PROBLEM DESCRIPTION
Transcribe, without alteration, the line that includes "right eye: (117, 566)" and each line after it until the records end, omitting all that precede it.

Stored data
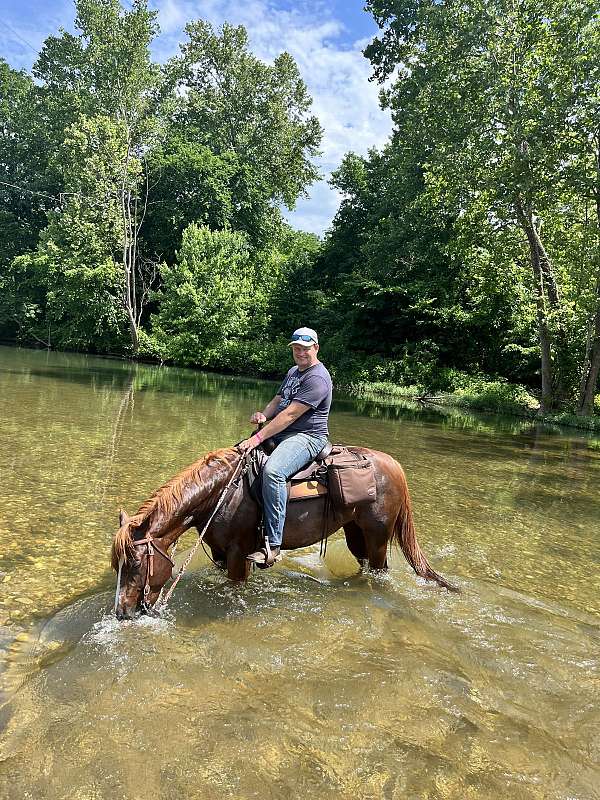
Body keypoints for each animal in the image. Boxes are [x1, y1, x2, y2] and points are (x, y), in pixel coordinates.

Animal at [111, 444, 454, 620]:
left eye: (137, 564)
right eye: (117, 566)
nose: (122, 612)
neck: (222, 493)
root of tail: (394, 465)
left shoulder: (238, 555)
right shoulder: (220, 553)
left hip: (378, 536)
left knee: (380, 571)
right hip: (355, 533)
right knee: (364, 566)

TASK SOLUTION
right eye: (117, 566)
nose: (122, 612)
neck: (222, 493)
root of tail: (394, 465)
left shoulder: (238, 555)
right shoulder: (220, 553)
left hip: (378, 536)
left knee: (380, 571)
right hip: (355, 533)
right knee: (364, 566)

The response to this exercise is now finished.